なお、バックカメラを搭載している車の場合、LEDへの交換でバックモニターの映像が明確に見やすくなるという副次的なメリットもあります。特に夜間駐車時に「カメラ映像が暗くて見づらい」と感じていた方は、バックランプ交換だけで解決することがあります。
一般道でのバックランプ問題は広く知られていますが、実は最もトラブルになりやすい場面は「駐車場」です。この点はあまり語られませんが、日常的に迷惑度が高い場所でもあります。
屋内立体駐車場や地下駐車場は、夜間の屋外と比べて周囲が暗く、わずかな光でも眩しく感じさせてしまいます。距離も短く、後続車や隣のスペースに駐車している人の目線と同じ高さになりやすいという特徴があります。屋外の100メートルという視認基準がある公道と違い、駐車場では数メートルの距離で強烈な白色光が人の目に入ることになります。

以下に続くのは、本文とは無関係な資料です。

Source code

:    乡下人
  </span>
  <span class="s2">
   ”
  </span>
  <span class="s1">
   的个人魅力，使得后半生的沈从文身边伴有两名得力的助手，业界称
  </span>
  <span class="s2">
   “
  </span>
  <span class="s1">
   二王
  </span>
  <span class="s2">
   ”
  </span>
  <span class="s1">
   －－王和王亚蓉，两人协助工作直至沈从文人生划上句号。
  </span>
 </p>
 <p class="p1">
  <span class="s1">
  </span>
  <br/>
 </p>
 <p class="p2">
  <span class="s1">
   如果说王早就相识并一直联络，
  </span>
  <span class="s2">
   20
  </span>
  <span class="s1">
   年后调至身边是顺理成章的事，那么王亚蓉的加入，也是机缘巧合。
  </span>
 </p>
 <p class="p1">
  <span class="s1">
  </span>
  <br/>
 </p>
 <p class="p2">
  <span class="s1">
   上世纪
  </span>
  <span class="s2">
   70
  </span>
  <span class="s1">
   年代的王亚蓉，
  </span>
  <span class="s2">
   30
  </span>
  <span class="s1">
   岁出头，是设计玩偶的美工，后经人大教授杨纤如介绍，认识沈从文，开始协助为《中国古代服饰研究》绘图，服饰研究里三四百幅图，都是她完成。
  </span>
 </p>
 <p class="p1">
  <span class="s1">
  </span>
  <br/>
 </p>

また、スーパーやショッピングモールの駐車場では、バックして出庫する際に後方を歩いている歩行者の目にも光が当たります。大人ならともかく、子どもの目線と車のバックランプの高さが近い場合もあり、眩惑だけでなく瞬間的な視界の喪失が接触事故を誘発しかねません。
さらに住宅街の夜間帰宅時、自宅ガレージにバックで入庫するシーンも要注意です。近隣住民がその光を受け続けることになると、生活上の迷惑クレームにつながるケースもあります。「お宅のバックランプが眩しい」というご近所トラブルに発展した事例も存在するのが実情です。
このような場面でのリスクを下げるには、配光設計が優れた製品を選ぶことが有効です。具体的には、光を後方全体にワイドに拡散させる設計のものを選び、光が鋭く一点に集中するタイプを避けることが基本です。商品説明に「ワイド配光」「拡散型」「車検対応」と記載されているものを基準にするといいでしょう。
駐車場こそ配光設計が条件です。